→ **TASK DETAILS**
Retype the data exactly, from its first line to the line containing "4: (162, 118)", including both, and skip any picture.
BEGIN GIVEN DATA
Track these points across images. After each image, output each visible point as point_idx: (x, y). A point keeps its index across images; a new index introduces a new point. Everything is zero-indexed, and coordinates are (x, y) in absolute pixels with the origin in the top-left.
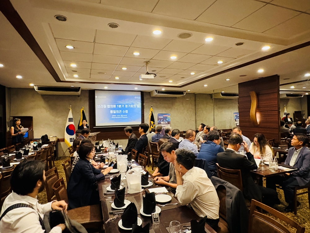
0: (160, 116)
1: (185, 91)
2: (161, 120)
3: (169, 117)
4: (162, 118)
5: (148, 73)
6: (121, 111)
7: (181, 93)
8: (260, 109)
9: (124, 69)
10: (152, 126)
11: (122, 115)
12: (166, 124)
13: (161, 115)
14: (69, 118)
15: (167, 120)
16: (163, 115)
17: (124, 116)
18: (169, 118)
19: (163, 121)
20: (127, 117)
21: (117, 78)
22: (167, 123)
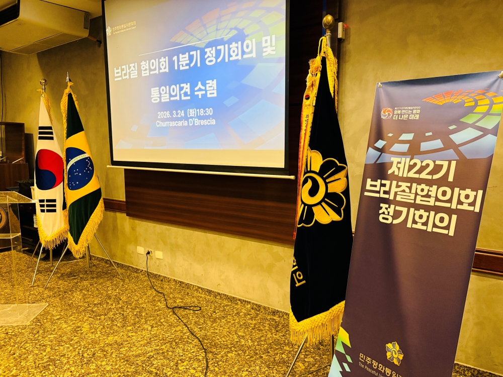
6: (187, 87)
11: (192, 112)
12: (442, 182)
14: (40, 128)
15: (457, 138)
17: (200, 118)
19: (414, 150)
20: (213, 122)
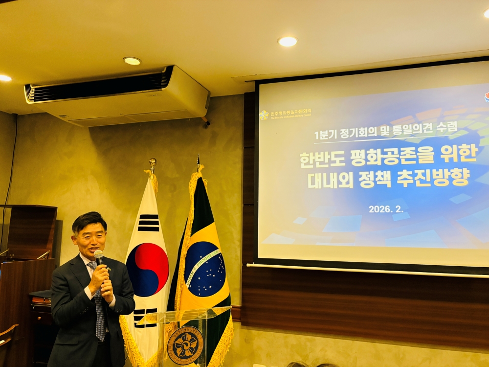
14: (142, 217)
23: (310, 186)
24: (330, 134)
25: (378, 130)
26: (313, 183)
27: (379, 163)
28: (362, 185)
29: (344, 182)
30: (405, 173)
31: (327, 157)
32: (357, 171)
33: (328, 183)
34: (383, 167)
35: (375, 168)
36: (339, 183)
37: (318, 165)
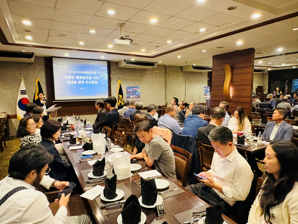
0: (129, 89)
1: (156, 63)
2: (130, 94)
3: (139, 90)
4: (131, 92)
5: (122, 38)
7: (152, 64)
8: (234, 83)
9: (93, 31)
10: (120, 100)
12: (136, 98)
13: (131, 88)
14: (21, 91)
15: (137, 93)
16: (132, 88)
18: (139, 92)
19: (132, 95)
21: (81, 43)
22: (136, 96)
23: (67, 83)
24: (71, 72)
25: (82, 72)
26: (68, 83)
27: (82, 79)
28: (79, 83)
29: (75, 83)
30: (87, 81)
31: (71, 77)
32: (77, 80)
33: (71, 83)
34: (83, 80)
35: (81, 80)
36: (74, 83)
37: (69, 79)
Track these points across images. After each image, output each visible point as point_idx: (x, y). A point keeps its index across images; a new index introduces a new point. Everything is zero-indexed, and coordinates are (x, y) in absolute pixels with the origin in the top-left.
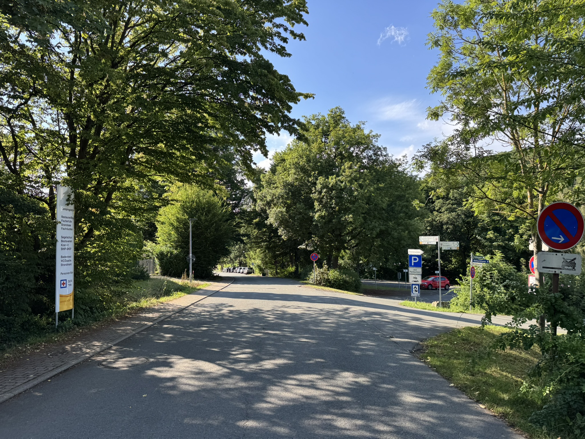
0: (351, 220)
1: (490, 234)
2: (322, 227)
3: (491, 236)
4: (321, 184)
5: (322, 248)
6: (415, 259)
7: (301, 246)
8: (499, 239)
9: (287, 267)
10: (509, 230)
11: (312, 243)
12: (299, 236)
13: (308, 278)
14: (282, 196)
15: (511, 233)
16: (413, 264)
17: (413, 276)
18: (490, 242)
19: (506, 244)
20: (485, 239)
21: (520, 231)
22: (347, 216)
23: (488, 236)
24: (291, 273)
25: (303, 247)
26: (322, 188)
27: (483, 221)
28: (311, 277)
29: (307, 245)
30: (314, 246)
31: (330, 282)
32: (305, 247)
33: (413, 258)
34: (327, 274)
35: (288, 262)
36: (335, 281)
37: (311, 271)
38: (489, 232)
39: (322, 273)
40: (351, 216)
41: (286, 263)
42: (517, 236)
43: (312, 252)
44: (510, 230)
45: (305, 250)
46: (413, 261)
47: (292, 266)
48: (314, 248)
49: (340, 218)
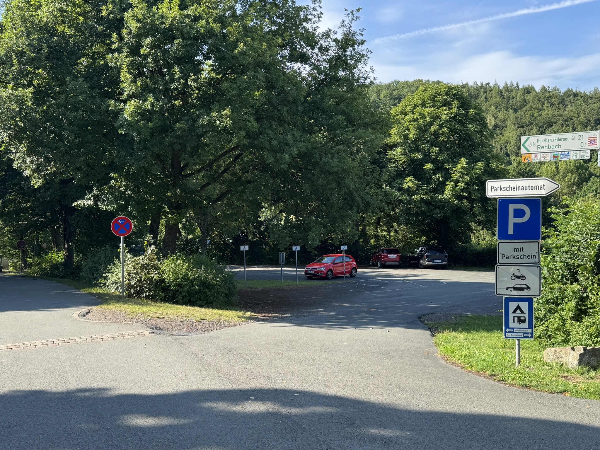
0: (228, 122)
1: (409, 182)
2: (144, 144)
3: (411, 185)
4: (138, 21)
5: (139, 203)
6: (519, 213)
7: (79, 202)
8: (423, 190)
9: (47, 253)
10: (435, 174)
11: (112, 193)
12: (78, 169)
13: (103, 281)
14: (20, 54)
15: (438, 179)
16: (511, 232)
17: (513, 270)
18: (408, 195)
19: (431, 197)
20: (400, 189)
21: (454, 177)
22: (214, 114)
23: (405, 186)
24: (55, 266)
25: (87, 202)
26: (141, 35)
27: (396, 161)
28: (112, 278)
29: (97, 199)
30: (116, 200)
31: (165, 289)
32: (91, 202)
33: (512, 208)
34: (158, 269)
35: (49, 242)
36: (179, 285)
37: (110, 262)
38: (408, 179)
39: (144, 266)
40: (227, 111)
41: (45, 245)
42: (449, 185)
43: (111, 215)
44: (437, 176)
45: (92, 210)
46: (512, 220)
47: (59, 251)
48: (118, 205)
49: (195, 121)
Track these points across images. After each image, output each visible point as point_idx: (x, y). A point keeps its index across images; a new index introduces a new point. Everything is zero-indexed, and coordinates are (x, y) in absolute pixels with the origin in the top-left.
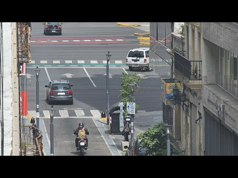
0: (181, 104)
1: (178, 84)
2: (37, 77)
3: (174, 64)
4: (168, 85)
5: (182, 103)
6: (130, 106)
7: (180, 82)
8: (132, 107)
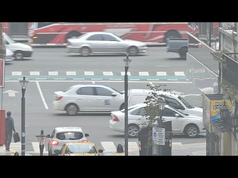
0: (231, 130)
1: (228, 102)
2: (23, 91)
3: (222, 72)
4: (214, 102)
5: (233, 128)
6: (157, 133)
7: (230, 98)
8: (160, 135)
END GIVEN DATA
→ **YOUR RESPONSE**
Track these points across images. After each image, output each visible point as point_idx: (x, y). A point keeps its index across images; a new index introduces a new point. Everything is zero-indexed, and coordinates are (x, y) in absolute pixels with the origin in the top-left.
0: (160, 116)
1: (185, 91)
2: (161, 120)
3: (169, 117)
4: (162, 118)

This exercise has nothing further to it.